### Page
BlueCo
- Type: Holding company
- Industry: Sports; Sports services;
- Founded: 2022
- Founder: Clearlake Capital; Hansjörg Wyss;
- Key people: Behdad Eghbali; José E. Feliciano;
- Subsidiaries: Chelsea (100%); Strasbourg (100%);

= BlueCo =

British-based holding company

BlueCo is a consortium led by Clearlake Capital and Hansjörg Wyss. The group was formed as the investment vehicle for the takeover of Premier League football club Chelsea in 2022, later becoming a multi-club ownership group. Its name is derived from the home colour of Chelsea, its flagship football club, and it acts as the club's parent company.

== Ownership ==
Although the consortium is publicly fronted by Todd Boehly, Clearlake Capital is the majority shareholder in BlueCo. Clearlake's co-founders, Behdad Eghbali and José E. Feliciano, represent the firm's controlling interest in the consortium, while Boehly and other investors, including Mark Walter and Hansjörg Wyss, retain minority stakes.

On 16 September 2026, Chelsea announced that Clearlake Capital acquired the ownership interest of Todd Boehly. Hansjörg Wyss remained an important stakeholder and partner in the ownership group. As part of the transition, Clearlake also acquired Mark Walter’s ownership interest and therefore acquired full control of the Club. Todd Bohely stepped down as Chairman after his four-year tenure.

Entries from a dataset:

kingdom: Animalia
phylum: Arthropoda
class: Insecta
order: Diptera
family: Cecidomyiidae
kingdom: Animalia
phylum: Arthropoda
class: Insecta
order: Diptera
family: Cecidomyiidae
---
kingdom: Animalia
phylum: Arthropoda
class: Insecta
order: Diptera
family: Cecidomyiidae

### Written exercise
Continue the article on BlueCo, the Chelsea holding company, picking up after its final sentence. The records are unrelated material and have no connection to the BlueCo text.

### Output for this exercise
==History==
Founded in 2022, BlueCo is a consortium that purchased Chelsea in 2022. It is led by Todd Boehly, chairman and CEO of Eldridge Industries, and Clearlake Capital, and it also included Hansjörg Wyss, founder of the Wyss Foundation, and Mark Walter, co-founder and CEO of Guggenheim Partners. Walter and Boehly are owners of the Los Angeles Dodgers and the Los Angeles Sparks. BlueCo acquired Ligue 1 football club Strasbourg a year later to start a multi-club ownership.

==Owned clubs==
BlueCo owns football clubs in England and France:

| Club | Country | Ownership stake | Year acquired | League | Notes |
|---|---|---|---|---|---|
| Chelsea | England | 100% | 2022 | Premier League | Flagship club |
| Strasbourg | France | 100% | 2023 | Ligue 1 | Multi-club ownership expansion |

===Chelsea===
In March 2022, former Chelsea owner, Russian businessman Roman Abramovich, was sanctioned by Western governments in response to the 2022 Russian invasion of Ukraine. As a result, the Premier League disqualified Abramovich as a club director, and he was forced to put the club up for sale.

On 7 May 2022, Chelsea confirmed that terms had been agreed for a new ownership group to acquire the club. The group later known as BlueCo was led by Todd Boehly, chairman and CEO of Eldridge Industries, and Clearlake Capital, it also included Hansjörg Wyss, founder of the Wyss Foundation, and Mark Walter, co-founder and CEO of Guggenheim Partners. Walter and Boehly are owners of the Los Angeles Dodgers, the Los Angeles Lakers, and the Los Angeles Sparks.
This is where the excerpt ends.